Exercise:
The required lines are those that contain "Fluglärmereignisses"; pull them out of the data and copy them.

[Opening Data for this task section]

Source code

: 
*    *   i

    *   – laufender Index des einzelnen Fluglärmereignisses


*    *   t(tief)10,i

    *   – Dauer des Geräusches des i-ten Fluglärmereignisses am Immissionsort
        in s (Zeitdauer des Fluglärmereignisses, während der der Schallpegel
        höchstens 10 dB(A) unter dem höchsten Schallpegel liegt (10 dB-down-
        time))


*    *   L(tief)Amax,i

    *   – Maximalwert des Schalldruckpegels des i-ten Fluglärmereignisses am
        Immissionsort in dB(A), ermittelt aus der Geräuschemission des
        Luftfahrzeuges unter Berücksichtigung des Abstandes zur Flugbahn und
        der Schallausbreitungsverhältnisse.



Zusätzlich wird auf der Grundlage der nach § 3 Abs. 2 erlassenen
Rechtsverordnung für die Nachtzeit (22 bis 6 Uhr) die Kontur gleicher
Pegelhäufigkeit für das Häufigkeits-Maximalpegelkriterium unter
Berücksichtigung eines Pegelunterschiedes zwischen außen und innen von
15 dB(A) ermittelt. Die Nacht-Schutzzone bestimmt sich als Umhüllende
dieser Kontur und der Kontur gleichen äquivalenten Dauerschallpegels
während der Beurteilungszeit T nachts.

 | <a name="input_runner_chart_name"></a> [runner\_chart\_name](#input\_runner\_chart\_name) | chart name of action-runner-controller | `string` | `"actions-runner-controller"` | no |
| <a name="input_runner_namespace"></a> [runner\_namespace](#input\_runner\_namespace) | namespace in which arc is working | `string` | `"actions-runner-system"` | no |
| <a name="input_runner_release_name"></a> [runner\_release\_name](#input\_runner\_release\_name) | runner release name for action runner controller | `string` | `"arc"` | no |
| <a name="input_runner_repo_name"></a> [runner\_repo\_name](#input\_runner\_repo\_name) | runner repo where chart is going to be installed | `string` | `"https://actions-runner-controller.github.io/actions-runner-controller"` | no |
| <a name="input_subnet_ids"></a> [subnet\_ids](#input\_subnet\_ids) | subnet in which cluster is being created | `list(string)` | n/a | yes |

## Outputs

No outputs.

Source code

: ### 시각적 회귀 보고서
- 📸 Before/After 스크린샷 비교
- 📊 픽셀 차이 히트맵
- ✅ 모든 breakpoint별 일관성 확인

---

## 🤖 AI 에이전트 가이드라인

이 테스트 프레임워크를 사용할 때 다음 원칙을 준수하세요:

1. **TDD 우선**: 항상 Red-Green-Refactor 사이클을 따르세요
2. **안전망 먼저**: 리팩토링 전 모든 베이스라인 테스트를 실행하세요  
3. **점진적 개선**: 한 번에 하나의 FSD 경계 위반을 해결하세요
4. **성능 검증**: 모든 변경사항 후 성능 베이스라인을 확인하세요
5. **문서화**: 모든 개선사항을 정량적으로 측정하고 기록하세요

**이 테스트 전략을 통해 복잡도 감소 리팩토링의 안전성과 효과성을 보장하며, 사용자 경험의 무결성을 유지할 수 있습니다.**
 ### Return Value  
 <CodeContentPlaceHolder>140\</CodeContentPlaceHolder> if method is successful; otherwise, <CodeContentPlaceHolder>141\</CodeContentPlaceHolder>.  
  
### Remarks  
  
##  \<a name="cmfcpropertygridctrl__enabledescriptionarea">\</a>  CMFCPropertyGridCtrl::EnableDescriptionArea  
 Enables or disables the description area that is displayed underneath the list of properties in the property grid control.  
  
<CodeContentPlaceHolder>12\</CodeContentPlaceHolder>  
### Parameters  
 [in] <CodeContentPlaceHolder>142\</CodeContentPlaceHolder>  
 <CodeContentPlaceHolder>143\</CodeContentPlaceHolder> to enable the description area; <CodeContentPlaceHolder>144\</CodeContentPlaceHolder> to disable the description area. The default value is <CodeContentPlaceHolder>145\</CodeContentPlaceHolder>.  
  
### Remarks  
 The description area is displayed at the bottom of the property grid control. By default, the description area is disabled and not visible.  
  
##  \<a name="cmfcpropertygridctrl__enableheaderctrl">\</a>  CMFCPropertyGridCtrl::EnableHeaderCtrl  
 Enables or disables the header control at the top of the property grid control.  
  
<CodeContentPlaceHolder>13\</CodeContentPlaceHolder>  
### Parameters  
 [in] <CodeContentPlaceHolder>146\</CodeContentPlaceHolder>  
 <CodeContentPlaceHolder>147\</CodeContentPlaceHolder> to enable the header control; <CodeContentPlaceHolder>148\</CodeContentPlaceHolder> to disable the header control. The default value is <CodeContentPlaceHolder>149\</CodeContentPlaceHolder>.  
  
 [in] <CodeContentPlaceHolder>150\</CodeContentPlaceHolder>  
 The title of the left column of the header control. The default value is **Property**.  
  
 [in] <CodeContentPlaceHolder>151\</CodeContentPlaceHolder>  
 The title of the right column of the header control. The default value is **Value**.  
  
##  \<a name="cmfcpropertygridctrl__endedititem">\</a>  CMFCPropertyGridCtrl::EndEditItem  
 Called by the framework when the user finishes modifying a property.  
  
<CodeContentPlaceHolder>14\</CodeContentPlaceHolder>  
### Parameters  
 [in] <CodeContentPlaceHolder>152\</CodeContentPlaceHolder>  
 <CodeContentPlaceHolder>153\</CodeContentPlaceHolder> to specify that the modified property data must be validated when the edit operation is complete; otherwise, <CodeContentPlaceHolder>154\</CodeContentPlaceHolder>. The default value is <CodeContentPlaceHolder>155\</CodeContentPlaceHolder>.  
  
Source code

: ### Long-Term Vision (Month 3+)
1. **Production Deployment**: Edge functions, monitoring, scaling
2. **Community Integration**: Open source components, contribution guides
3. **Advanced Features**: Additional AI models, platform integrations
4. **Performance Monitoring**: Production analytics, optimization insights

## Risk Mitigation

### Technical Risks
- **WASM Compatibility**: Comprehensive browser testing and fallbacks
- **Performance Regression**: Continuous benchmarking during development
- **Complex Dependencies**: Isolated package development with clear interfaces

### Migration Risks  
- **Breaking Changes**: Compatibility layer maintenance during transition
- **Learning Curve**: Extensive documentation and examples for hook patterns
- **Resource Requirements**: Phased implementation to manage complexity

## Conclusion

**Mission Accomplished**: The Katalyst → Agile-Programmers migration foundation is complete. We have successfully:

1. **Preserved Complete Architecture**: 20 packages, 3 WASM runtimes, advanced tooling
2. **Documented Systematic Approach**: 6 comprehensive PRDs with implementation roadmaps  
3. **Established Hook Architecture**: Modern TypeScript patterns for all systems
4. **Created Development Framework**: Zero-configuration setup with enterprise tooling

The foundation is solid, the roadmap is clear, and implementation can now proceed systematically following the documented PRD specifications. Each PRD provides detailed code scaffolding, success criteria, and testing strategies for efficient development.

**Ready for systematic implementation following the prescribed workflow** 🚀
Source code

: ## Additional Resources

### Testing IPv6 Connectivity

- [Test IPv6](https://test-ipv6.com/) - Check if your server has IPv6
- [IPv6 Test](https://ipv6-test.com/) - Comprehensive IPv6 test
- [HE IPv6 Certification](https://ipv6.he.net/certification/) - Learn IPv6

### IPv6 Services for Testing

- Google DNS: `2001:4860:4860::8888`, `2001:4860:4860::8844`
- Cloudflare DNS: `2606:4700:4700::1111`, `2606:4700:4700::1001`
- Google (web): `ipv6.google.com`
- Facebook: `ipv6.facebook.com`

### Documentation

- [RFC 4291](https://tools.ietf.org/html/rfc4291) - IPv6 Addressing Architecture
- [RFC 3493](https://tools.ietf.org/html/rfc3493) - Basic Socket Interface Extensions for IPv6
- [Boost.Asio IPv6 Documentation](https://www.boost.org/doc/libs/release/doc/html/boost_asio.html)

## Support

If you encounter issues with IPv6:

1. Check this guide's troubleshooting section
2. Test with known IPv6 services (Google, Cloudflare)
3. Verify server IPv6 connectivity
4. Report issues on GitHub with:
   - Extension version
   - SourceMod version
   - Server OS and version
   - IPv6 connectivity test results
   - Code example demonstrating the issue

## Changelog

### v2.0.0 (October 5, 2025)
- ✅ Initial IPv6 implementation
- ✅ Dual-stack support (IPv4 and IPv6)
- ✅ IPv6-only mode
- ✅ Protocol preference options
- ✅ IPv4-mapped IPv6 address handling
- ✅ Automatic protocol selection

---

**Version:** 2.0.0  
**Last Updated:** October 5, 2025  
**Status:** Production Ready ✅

[Closing Data for this task section]

Solution to the exercise:
    *   – laufender Index des einzelnen Fluglärmereignisses
    *   – Dauer des Geräusches des i-ten Fluglärmereignisses am Immissionsort
        in s (Zeitdauer des Fluglärmereignisses, während der der Schallpegel
    *   – Maximalwert des Schalldruckpegels des i-ten Fluglärmereignisses am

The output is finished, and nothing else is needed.